Entries drawn from a collection:
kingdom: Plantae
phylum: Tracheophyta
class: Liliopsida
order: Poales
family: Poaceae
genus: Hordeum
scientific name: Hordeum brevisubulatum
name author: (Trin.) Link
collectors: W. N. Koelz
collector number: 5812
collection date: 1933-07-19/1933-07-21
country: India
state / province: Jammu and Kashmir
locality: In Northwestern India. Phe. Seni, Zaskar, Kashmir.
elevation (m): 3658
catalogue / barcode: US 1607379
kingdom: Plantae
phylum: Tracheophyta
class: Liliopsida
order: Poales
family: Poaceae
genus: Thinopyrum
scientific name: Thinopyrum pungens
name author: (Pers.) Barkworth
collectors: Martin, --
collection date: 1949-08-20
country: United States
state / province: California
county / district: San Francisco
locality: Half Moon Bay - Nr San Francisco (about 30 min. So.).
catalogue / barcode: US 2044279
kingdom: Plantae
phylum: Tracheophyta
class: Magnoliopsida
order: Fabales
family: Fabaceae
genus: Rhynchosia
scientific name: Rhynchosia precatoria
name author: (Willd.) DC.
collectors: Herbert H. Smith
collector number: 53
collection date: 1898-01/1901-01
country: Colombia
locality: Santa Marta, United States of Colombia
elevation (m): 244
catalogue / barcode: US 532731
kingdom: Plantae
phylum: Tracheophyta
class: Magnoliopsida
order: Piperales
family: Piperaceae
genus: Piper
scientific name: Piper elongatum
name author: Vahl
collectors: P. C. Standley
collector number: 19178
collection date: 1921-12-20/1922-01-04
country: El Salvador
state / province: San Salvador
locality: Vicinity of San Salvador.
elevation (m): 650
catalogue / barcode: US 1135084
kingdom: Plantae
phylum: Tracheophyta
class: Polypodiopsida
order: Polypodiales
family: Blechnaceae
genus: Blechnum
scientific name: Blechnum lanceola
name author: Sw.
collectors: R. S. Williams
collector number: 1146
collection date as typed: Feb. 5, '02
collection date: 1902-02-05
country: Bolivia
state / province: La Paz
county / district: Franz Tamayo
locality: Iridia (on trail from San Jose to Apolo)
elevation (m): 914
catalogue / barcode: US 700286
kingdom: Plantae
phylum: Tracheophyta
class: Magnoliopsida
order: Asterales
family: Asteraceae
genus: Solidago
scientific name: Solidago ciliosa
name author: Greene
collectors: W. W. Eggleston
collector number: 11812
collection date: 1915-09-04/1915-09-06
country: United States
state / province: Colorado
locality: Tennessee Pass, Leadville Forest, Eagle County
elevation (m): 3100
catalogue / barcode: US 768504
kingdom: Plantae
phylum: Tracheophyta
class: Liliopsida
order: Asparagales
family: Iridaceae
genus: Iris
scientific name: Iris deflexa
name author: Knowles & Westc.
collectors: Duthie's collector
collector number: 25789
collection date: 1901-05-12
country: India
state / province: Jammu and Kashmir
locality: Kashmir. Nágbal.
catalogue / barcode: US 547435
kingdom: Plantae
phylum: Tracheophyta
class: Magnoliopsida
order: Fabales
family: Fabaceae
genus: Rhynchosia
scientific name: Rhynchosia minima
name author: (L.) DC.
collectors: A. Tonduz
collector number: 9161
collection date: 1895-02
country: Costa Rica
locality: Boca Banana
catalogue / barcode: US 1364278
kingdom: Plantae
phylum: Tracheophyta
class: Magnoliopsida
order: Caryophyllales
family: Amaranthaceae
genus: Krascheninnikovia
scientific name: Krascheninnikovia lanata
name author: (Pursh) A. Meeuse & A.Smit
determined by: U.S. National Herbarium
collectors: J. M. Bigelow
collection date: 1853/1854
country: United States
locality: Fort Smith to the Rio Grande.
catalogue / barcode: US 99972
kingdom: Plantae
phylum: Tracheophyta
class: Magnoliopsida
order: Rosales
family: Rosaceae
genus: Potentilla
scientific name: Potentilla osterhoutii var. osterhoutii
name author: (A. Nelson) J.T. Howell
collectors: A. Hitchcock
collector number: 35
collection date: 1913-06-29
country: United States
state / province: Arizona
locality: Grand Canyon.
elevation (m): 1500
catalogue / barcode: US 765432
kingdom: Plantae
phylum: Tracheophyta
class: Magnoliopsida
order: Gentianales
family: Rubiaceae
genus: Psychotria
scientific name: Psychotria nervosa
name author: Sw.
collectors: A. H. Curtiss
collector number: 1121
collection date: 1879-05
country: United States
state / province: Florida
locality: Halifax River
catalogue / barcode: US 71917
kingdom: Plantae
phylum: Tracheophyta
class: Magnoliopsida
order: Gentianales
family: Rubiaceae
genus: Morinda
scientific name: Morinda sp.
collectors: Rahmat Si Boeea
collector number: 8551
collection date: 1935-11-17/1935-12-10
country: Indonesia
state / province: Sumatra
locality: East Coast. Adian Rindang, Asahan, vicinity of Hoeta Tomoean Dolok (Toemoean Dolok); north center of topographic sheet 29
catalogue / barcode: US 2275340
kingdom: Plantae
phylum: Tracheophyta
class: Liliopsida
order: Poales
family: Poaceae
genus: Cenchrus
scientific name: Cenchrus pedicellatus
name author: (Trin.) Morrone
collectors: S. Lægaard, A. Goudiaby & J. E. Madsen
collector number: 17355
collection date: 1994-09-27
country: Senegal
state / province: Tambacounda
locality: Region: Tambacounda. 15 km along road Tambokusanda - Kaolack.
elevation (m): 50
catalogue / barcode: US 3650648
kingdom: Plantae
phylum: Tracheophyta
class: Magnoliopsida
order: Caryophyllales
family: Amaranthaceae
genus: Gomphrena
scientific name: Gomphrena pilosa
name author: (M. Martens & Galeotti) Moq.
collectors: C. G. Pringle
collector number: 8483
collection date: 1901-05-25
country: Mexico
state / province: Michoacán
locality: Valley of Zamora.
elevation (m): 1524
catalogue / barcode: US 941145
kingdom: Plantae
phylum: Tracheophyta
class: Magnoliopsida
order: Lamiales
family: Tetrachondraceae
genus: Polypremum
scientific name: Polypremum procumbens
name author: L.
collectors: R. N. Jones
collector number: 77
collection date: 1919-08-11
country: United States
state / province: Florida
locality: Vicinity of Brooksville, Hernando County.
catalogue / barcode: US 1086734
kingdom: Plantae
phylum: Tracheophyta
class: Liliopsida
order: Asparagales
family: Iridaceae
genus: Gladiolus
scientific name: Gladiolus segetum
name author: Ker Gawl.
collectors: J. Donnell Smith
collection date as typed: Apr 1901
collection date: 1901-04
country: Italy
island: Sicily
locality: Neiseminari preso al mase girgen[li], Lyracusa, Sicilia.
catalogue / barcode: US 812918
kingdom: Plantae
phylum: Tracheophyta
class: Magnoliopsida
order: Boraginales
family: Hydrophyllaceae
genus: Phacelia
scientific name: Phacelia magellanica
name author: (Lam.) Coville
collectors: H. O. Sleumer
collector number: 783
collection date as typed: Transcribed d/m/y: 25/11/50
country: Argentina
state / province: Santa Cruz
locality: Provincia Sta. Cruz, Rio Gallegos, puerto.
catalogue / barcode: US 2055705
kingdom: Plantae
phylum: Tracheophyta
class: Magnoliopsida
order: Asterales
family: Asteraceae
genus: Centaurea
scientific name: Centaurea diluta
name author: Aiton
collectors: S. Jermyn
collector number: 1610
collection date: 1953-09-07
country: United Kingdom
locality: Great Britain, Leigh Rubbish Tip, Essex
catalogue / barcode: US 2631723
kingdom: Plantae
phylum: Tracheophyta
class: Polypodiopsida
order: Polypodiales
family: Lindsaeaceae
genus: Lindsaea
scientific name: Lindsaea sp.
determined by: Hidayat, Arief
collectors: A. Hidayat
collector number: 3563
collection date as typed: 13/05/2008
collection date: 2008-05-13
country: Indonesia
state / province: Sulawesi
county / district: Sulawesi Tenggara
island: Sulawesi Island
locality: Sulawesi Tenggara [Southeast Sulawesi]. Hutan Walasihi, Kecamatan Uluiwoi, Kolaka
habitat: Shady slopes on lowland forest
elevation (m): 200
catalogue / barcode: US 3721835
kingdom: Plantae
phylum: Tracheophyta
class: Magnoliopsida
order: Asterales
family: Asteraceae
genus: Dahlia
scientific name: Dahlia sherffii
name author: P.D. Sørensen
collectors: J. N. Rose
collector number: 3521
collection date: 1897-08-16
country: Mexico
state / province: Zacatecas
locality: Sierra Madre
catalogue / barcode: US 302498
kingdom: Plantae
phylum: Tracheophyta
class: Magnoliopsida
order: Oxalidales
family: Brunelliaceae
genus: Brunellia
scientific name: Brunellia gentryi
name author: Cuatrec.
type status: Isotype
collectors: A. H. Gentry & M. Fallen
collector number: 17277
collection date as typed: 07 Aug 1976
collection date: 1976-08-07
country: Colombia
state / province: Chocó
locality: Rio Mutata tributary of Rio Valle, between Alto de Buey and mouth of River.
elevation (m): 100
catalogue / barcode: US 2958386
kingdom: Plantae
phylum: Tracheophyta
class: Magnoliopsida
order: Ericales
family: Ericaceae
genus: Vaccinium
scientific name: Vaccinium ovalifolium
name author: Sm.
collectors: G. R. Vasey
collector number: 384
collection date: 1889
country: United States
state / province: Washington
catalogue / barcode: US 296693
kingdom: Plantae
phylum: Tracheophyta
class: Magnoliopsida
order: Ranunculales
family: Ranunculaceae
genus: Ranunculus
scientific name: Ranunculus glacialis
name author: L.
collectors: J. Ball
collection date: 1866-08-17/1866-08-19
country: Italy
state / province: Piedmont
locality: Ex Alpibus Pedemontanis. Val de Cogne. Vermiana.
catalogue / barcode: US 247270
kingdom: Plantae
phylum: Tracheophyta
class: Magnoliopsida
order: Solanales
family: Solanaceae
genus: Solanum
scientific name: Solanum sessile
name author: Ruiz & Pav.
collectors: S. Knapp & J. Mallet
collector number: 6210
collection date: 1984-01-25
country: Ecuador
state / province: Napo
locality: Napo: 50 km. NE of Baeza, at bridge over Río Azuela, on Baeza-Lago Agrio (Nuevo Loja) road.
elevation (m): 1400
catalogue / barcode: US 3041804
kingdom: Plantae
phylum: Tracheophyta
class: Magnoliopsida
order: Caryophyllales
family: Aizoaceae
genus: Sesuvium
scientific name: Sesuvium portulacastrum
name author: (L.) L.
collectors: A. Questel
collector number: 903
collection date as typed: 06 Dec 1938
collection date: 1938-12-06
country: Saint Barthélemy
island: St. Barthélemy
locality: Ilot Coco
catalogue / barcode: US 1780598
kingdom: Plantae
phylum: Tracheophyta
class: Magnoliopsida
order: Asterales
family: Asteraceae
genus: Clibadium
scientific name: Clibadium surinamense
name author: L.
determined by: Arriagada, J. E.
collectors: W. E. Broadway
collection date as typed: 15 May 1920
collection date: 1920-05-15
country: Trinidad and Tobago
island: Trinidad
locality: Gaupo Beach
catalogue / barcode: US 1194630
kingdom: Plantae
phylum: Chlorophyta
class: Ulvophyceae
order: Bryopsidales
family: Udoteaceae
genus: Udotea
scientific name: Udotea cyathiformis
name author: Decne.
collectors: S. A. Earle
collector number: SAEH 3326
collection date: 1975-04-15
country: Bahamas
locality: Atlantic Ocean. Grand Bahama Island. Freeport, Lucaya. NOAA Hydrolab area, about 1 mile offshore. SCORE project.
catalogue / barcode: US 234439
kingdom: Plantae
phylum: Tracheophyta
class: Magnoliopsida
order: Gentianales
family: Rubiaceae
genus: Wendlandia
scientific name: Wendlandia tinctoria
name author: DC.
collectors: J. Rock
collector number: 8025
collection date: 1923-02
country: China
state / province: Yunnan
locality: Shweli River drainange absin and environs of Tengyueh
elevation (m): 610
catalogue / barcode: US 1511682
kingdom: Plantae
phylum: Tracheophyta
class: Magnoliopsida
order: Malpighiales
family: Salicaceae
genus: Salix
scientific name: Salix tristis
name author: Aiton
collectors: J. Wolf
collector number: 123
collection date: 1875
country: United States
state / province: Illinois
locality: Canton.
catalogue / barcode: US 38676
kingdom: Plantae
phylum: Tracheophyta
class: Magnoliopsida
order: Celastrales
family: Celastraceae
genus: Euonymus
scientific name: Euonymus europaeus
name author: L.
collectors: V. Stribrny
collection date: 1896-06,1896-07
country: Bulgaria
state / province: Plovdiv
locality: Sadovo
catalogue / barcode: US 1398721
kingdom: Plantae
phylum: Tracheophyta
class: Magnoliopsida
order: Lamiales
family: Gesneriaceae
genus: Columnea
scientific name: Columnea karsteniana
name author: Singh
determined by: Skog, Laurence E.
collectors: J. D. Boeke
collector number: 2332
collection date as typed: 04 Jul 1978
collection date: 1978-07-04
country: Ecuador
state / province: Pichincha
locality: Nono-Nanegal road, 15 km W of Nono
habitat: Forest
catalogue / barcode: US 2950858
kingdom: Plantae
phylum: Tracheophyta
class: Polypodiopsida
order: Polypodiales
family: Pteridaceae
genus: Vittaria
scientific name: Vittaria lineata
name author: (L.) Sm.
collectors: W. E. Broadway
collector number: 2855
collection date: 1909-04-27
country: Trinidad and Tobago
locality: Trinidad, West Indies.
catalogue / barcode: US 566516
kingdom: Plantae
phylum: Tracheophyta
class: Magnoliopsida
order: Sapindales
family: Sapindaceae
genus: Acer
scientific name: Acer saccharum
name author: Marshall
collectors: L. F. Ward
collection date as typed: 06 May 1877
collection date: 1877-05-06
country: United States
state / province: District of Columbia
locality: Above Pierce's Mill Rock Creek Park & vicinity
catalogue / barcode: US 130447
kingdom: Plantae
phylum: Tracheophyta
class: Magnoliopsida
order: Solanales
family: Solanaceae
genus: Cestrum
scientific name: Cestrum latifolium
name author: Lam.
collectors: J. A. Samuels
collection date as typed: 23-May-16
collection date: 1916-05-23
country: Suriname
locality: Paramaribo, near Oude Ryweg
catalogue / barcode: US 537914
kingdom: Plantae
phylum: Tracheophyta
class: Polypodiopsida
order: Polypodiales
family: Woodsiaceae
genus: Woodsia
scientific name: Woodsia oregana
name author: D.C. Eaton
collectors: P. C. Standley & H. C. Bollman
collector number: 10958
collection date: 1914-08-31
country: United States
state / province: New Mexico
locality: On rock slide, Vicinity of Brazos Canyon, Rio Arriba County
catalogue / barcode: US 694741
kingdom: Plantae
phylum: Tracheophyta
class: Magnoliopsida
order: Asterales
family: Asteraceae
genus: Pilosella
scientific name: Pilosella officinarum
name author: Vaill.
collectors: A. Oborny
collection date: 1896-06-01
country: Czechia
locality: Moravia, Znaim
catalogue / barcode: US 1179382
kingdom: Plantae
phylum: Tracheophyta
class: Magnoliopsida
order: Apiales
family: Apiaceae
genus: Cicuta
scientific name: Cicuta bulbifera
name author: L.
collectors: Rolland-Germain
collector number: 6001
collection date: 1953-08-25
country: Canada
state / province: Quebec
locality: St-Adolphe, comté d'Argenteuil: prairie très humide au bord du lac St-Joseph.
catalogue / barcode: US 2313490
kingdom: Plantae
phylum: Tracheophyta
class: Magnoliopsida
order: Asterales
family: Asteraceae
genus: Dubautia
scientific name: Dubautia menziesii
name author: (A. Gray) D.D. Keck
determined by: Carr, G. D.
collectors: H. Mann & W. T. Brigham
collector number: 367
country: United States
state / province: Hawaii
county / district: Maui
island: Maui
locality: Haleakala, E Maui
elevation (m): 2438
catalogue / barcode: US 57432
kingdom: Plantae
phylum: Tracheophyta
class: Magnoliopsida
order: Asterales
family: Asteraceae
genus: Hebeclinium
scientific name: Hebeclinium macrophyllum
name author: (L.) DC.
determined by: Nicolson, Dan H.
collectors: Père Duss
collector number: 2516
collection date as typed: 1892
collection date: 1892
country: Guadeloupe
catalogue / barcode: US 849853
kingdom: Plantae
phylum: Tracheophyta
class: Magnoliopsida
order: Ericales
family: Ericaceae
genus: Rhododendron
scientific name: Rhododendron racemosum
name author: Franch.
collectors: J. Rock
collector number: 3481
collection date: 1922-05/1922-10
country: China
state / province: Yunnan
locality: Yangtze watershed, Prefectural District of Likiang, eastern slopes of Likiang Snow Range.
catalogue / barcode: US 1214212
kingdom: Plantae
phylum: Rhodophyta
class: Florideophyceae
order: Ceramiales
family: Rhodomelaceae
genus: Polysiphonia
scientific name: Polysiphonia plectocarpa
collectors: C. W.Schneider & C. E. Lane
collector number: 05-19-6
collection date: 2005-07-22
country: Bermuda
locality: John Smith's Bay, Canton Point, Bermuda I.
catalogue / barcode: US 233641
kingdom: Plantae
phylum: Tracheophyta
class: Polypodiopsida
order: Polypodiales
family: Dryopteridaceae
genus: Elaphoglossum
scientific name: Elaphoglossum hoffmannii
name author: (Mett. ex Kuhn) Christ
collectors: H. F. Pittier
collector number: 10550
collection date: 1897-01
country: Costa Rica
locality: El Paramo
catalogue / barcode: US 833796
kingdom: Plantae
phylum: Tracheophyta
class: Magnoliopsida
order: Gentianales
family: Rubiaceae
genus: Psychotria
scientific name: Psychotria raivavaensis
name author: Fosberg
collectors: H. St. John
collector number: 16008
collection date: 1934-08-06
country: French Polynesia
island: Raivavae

- [Objective]
Print verbatim the part of the items that opens with the line containing "catalogue / barcode: US 3650648" and closes with the line containing "collector number: 8483", both lines included.

- [Finished answer]
catalogue / barcode: US 3650648
kingdom: Plantae
phylum: Tracheophyta
class: Magnoliopsida
order: Caryophyllales
family: Amaranthaceae
genus: Gomphrena
scientific name: Gomphrena pilosa
name author: (M. Martens & Galeotti) Moq.
collectors: C. G. Pringle
collector number: 8483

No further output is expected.